Na regional de Santa Rosa, 8% das lavouras de canola já se encontram colhidas. A produtividade média é de 1.208 quilos por hectare, e tal redução decorre das geadas de agosto que diminuíram de forma significativa a quantidade de síliquas na parte superior das plantas. Produtores seguem encaminhando comunicações de perdas para realizar perícias de Proagro.

Os danos das geadas nas regionais da Emater/RS-Ascar de Ijuí, Santa Maria, Frederico Westphalen e Soledade apresentam comportamento distintos nas lavouras de aveia branca. Na de Ijuí, há grande variabilidade de potencial produtivo: aproximadamente 20% das lavouras da região com danos acentuados não apresentam viabilidade econômica, restando aos produtores utilizar parte para fenação e demais áreas como cobertura do solo. Tem aumentado o número de produtores interessados em armazenar o produto nas propriedades para utilizar como alimento para animais e semente para a próxima safra.
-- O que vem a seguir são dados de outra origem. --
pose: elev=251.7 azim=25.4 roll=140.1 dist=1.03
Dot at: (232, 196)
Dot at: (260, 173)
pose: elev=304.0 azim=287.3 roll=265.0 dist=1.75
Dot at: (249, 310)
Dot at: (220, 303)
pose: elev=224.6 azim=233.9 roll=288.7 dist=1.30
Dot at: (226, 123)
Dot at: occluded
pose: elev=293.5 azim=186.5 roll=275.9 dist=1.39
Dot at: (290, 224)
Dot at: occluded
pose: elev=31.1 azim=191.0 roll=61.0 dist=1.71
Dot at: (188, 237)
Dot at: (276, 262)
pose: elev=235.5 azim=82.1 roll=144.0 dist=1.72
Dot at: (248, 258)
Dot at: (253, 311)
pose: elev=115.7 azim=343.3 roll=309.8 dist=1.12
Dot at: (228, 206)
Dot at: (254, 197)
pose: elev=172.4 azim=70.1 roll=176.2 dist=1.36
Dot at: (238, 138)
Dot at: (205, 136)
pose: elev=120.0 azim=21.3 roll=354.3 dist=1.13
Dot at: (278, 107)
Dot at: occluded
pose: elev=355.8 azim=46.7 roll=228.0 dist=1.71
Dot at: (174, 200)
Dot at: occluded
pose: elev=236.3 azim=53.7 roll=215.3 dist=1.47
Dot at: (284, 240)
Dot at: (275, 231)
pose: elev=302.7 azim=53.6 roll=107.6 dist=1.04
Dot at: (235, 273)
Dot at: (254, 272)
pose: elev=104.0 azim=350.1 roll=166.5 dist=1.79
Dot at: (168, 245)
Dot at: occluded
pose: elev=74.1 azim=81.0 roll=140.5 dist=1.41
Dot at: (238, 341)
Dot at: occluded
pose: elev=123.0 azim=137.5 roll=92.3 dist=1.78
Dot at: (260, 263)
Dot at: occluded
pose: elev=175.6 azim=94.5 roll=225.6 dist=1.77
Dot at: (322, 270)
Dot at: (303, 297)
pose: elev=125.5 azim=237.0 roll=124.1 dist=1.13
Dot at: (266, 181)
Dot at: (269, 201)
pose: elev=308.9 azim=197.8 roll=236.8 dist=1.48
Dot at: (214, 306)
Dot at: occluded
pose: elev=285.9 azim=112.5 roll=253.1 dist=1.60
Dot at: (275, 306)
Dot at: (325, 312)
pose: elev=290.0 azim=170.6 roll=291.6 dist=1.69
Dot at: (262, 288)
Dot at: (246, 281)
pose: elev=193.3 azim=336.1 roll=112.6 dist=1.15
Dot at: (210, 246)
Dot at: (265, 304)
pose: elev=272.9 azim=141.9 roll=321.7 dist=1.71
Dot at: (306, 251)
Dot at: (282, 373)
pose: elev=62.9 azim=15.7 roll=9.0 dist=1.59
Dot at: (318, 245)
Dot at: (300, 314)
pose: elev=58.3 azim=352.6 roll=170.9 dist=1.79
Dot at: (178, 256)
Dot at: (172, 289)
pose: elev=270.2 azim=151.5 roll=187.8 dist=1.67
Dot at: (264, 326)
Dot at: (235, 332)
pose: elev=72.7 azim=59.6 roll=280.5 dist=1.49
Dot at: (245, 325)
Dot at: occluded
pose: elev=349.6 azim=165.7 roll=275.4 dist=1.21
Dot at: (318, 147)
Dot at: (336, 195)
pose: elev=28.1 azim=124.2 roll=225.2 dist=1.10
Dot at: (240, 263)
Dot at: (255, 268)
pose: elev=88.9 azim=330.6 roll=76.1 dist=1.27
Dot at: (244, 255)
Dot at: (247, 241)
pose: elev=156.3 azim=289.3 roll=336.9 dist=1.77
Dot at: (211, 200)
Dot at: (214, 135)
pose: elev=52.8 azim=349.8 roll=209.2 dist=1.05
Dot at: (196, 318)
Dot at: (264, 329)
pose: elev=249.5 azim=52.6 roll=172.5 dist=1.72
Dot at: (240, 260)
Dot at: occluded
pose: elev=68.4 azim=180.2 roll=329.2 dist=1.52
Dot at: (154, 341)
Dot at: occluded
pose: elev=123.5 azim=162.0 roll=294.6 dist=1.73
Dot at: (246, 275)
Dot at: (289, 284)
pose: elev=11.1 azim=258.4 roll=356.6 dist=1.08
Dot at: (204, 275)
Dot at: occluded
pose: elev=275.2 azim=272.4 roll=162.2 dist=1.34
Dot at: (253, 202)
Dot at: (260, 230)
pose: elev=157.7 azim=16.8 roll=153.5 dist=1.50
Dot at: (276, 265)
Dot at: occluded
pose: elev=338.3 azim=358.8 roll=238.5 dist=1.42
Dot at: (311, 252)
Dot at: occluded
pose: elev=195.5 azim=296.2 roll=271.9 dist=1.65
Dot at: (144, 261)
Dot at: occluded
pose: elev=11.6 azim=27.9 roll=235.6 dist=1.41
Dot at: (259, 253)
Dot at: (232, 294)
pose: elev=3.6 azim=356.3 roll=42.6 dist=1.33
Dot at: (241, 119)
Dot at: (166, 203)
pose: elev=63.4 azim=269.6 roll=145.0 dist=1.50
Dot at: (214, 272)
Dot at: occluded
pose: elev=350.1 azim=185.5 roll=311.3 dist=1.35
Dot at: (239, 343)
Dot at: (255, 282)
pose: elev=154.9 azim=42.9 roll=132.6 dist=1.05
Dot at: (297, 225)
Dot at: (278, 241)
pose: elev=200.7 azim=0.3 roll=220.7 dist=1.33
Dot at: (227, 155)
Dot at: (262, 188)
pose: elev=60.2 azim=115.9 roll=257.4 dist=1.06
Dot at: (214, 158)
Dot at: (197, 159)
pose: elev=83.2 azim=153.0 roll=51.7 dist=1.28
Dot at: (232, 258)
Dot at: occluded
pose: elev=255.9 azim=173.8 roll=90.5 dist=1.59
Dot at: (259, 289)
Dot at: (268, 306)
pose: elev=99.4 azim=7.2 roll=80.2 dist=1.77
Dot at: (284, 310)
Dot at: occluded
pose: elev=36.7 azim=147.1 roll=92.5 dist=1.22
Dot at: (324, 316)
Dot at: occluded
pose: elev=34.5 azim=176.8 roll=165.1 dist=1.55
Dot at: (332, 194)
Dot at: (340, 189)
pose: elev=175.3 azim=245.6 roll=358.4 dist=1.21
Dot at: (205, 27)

Já na lavoura pouco afetada pelas geadas, o desenvolvimento é excelente e elevado o potencial produtivo.

As lavouras de cevada da regional da Emater/RS-Ascar de Ijuí apresentam grande desuniformidade em função dos danos provocados pelas geadas, do nível de tecnologia adotada e também das condições físico-químicas do solo. A redução do potencial produtivo dos cultivos pode auxiliar na qualidade dos grãos, uma vez que as plantas têm menor número de espiguetas e, consequentemente, menor número de grãos, circunstância na qual toda a energia produzida pelas plantas passa a ser canalizada para a formação dos mesmos.

CULTURAS DE VERÃO

Seguem o preparo de áreas e o plantio de milho, feijão primeira safra e arroz. A condição de tempo instável promoveu comportamentos distintos no Estado. Em parte das regiões, houve interrupção do preparo e do plantio, enquanto em outras, a chuva foi importante para resgatar a umidade do solo e impulsionar as atividades agrícolas.

OLERÍCOLAS

Na regional de Pelotas, a comercialização presencial ocorre ativamente, e o e-commerce se intensifica. A alta umidade e os dias nublados e com chuvas favoreceram a ocorrência de problemas fitossanitários nas hortaliças. Porém, com o tratamento intensificado, não há registros de grandes perdas. Segue o transplante de tomate e pimentão para áreas definitivas. Alface, brócolis e couve-flor em aumento de oferta; cenoura com pouca oferta e bom desenvolvimento das áreas implantadas. Os preços que apresentaram alteração constam no quadro abaixo; os demais ficaram estáveis.

FRUTÍCOLAS

Na de Bagé, a colheita de citros em Rosário do Sul atingiu 98% da safra de bergamota e 85% de laranja. Em Caçapava do Sul, nos cultivos de oliveiras são efetuados o tratamento de inverno e a adubação foliar. Alguns olivais já iniciaram a floração; produtores apreensivos com a possibilidade de geadas em setembro, que poderão causar grandes prejuízos à cultura. Em Quaraí são cultivados cerca de 70 hectares de uvas viníferas de diferentes variedades: Cabernet Sauvignon e Franc, Merlot, Syrah, Tannat, Chardonnay, Sauvignon Blanc, Arinarnoa. Nesse ano estão sendo introduzidas Tempranillo e Marselan, com assistência da Emater/RS-Ascar municipal. Os vinhedos estão em fase de brotação e com boas perspectivas de comercialização para as vinícolas da Serra e da Campanha.